### Текст для работы
★ ★ ★ ★

В фильме есть сквозная линия — пляжный фотограф тайком, без всяких документов и прививок покупает новорожденного верблюда и привозит его к себе. Пичкает лекарствами, водит (как аттракцион для снимков) по пляжу и в итоге — губит.

«Сусанна и Саша тогда уехали, и вдруг я узнаю, трагедия — верблюд умер, — вспоминает Кечеджиян. — Я звоню ему и говорю: «Сандро, такая вот ситуация, что делать?» Этот хозяин, Женька, пригрозил, что если мы хоть на шаг подойдем, он стрелять будет. Сашка говорит: «Макарыч, снимай. Иначе кино не будет». Ну, что делать. Я пошел к нему и говорю: «Жень, ну, хорошо. Ты меня застрелишь. Но все же нас тут знают, весь пляж, в Москве все знают, что мы здесь. Тебя сразу найдут». А он — ни в какую — застрелю. Я говорю: «Ладно». Тогда мы с ребятами — там мой сын был, и звукооператор наш, Жора Ермоленко, — взяли машину и поехали. Он увидел нас, сначала пульнул в воздух, а потом сдался. И я пошел, снял этот эпизод».

★ ★ ★ ★

### Исходные данные
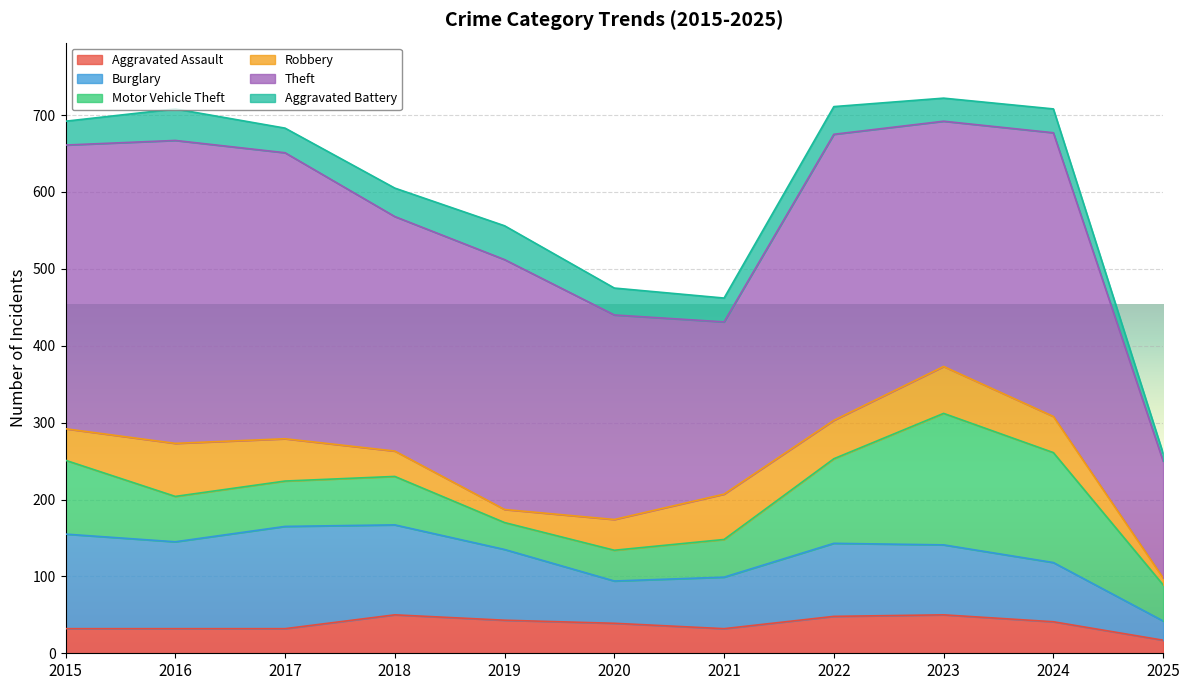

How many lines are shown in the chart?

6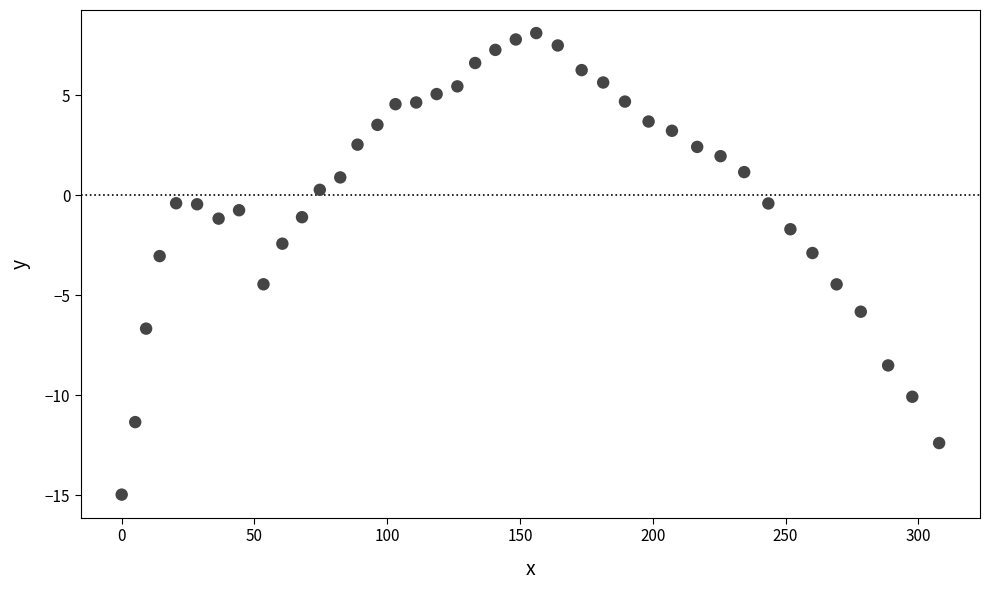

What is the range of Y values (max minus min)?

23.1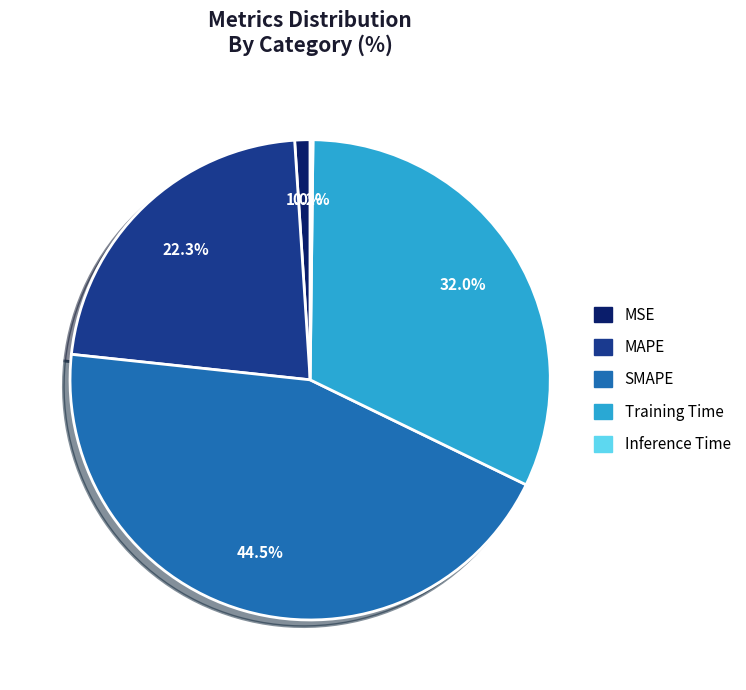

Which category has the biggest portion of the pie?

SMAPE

★ ★ ★ ★

### Что нужно сделать
**A.** Перескажите отрывок о съемках фильма в двух предложениях.
**B.** Ответьте по отрывку о съемках фильма на вопросы:
(i) Кого покупает пляжный фотограф в фильме?
(ii) Как зовут звукооператора?
(iii) Что сделал Женька, когда увидел приехавших?
**C.** Воспроизведите дословно часть отрывка о съемках фильма, начиная со слов «В фильме есть сквозная» и заканчивая словами «по пляжу и в итоге — губит.».

### Ожидаемые результаты
**A.** В фильме пляжный фотограф тайком покупает новорожденного верблюда, пичкает его лекарствами, водит по пляжу как аттракцион для снимков и в итоге губит. Кечеджиян вспоминает, что, когда верблюд умер, его хозяин Женька грозился стрелять, но, увидев съемочную группу, пальнул в воздух и сдался, и эпизод сняли.

**B.**
(i) Новорожденного верблюда.
(ii) Жора Ермоленко.
(iii) Сначала выстрелил в воздух, а потом сдался.

**C.**
В фильме есть сквозная линия — пляжный фотограф тайком, без всяких документов и прививок покупает новорожденного верблюда и привозит его к себе. Пичкает лекарствами, водит (как аттракцион для снимков) по пляжу и в итоге — губит.